The environmental vibration problems caused by underground trains have recently received widespread attention. An accurate prediction method is essential for vibration assessment around metro lines and for implementing necessary vibration isolation measures. Previous studies have indicated that a hybrid method that combines numerical modelling and experimental measurements can effectively reduce prediction uncertainty with wide adaptability. However, few studies have reported hybrid methods for predicting environmental vibrations caused by underground trains. However, these methods are limited owing to inconvenient excitation experiments in tunnels. Therefore, this study proposes a convenient hybrid prediction method. Subsequently, an experimental study was performed to validate the applicability of the Betti–Rayleigh dynamic reciprocal theorem to the proposed method.
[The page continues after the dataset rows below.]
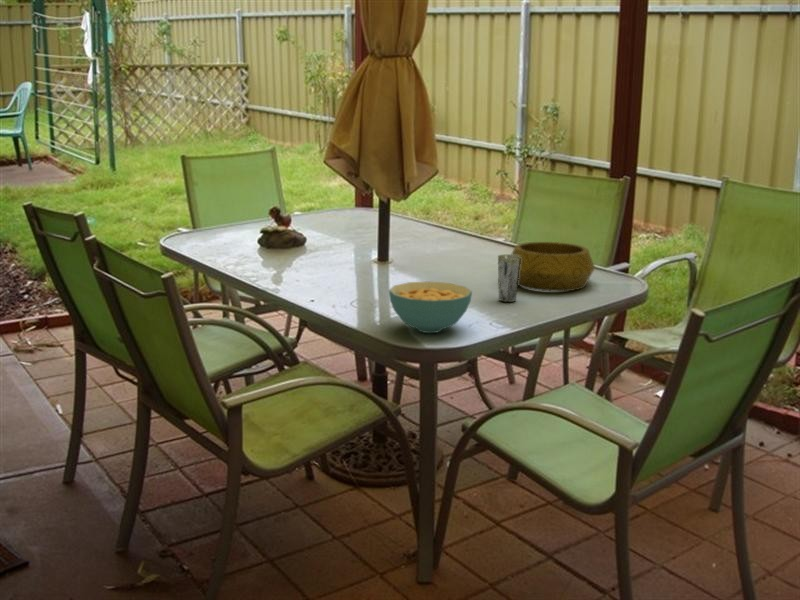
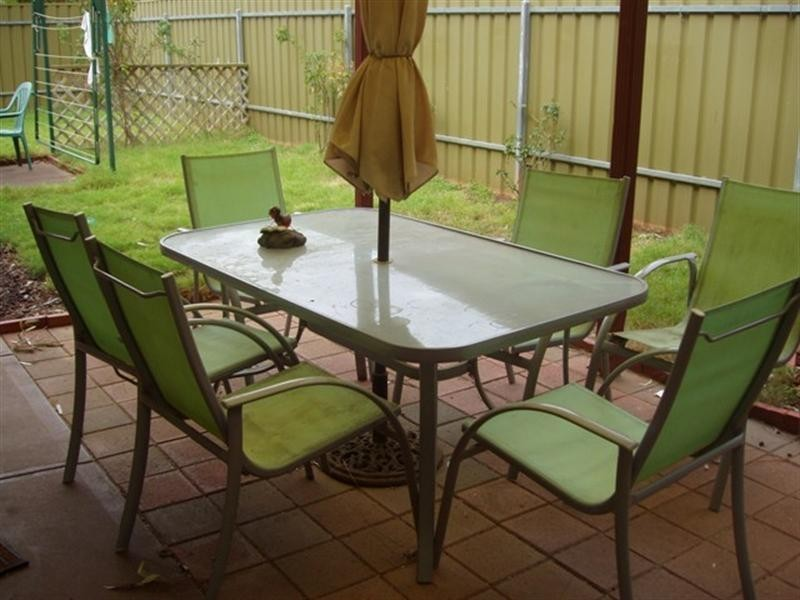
- decorative bowl [511,241,596,292]
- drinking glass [497,253,521,303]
- cereal bowl [388,280,473,334]
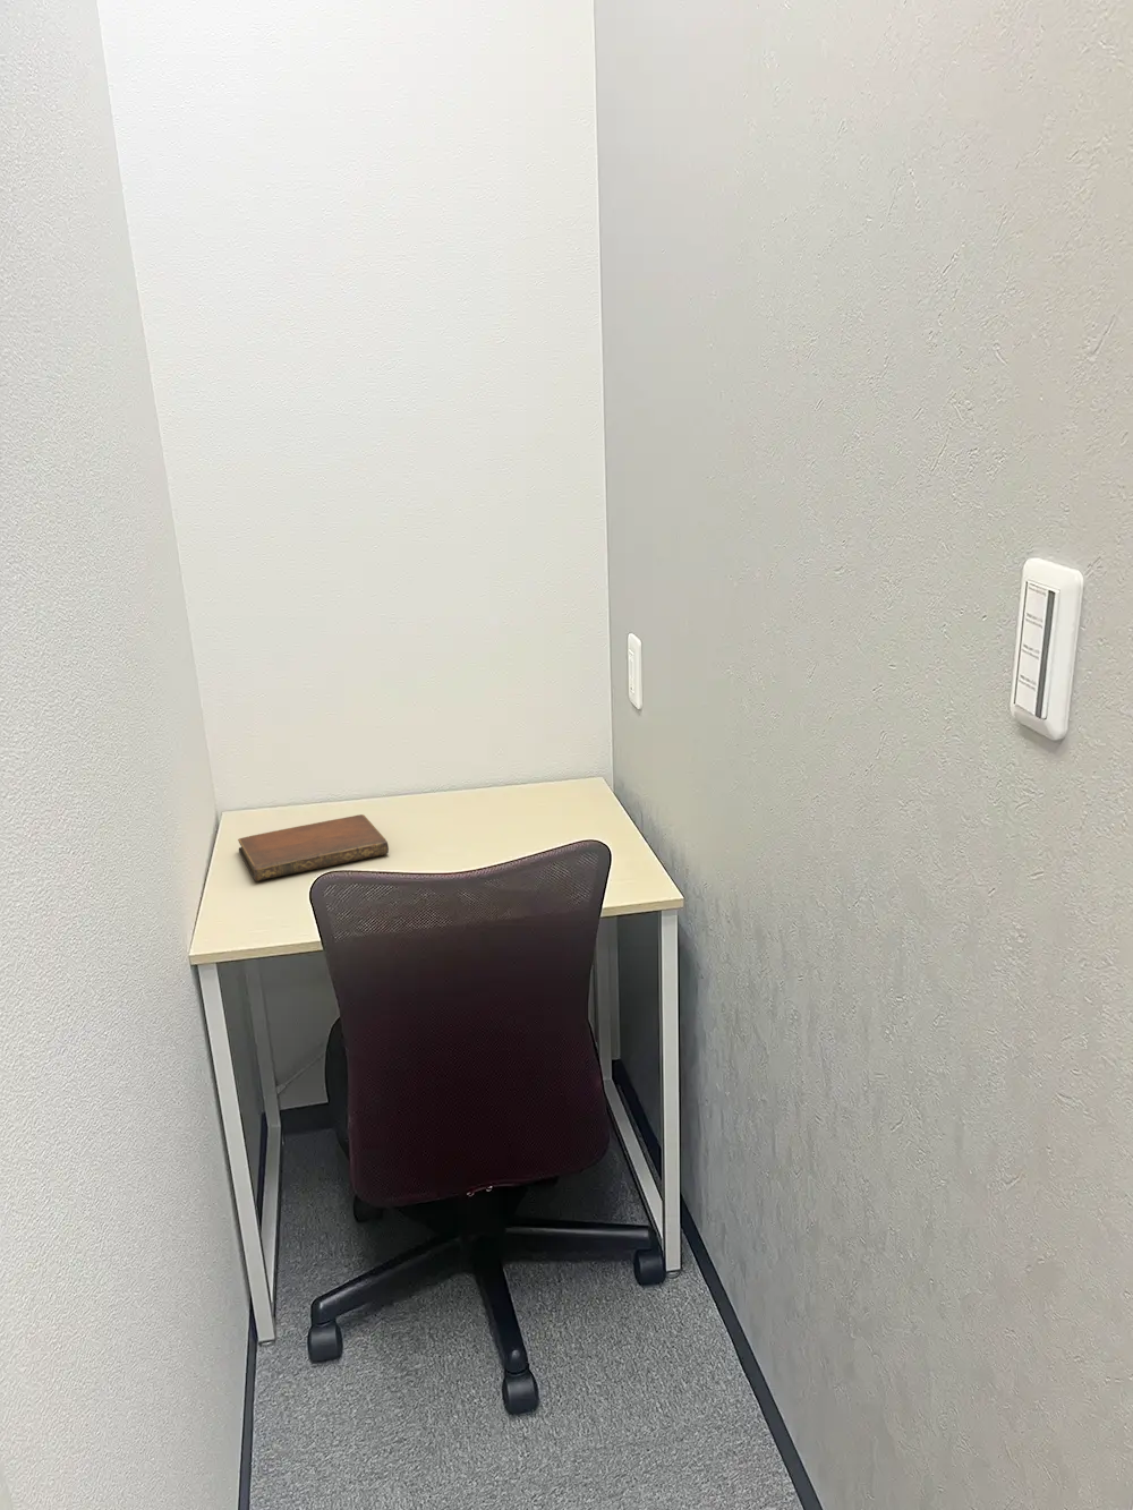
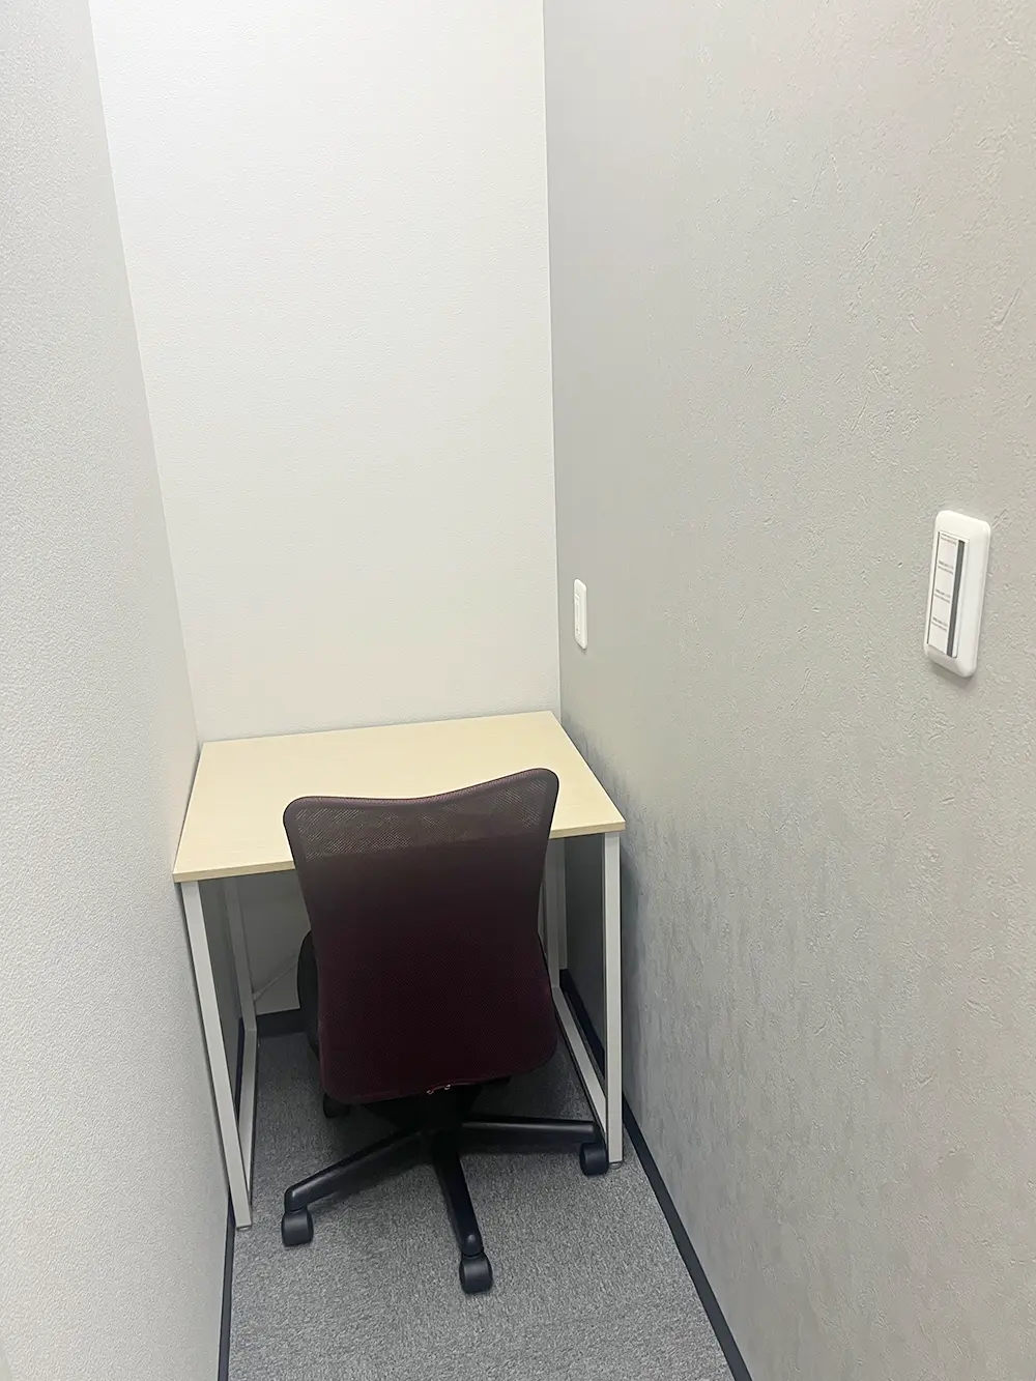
- notebook [237,814,389,883]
A case study was conducted using numerical simulations to verify the feasibility and accuracy of the proposed hybrid method. Finally, a numerical study was conducted to investigate the influence of adjacent hammer spacing and line-source length on the prediction results. The study results demonstrated that the Betti–Rayleigh dynamic reciprocal theorem is applicable to the proposed hybrid prediction method. Hybrid prediction method has been proven to exhibit high accuracy. The adjacent hammer spacing and line-source length can affect the prediction accuracy. Accordingly, the adjacent hammer spacing should be smaller than 19.2 m, and the line-source length should be larger than 80 m in underground train-induced vibration prediction projects under similar conditions.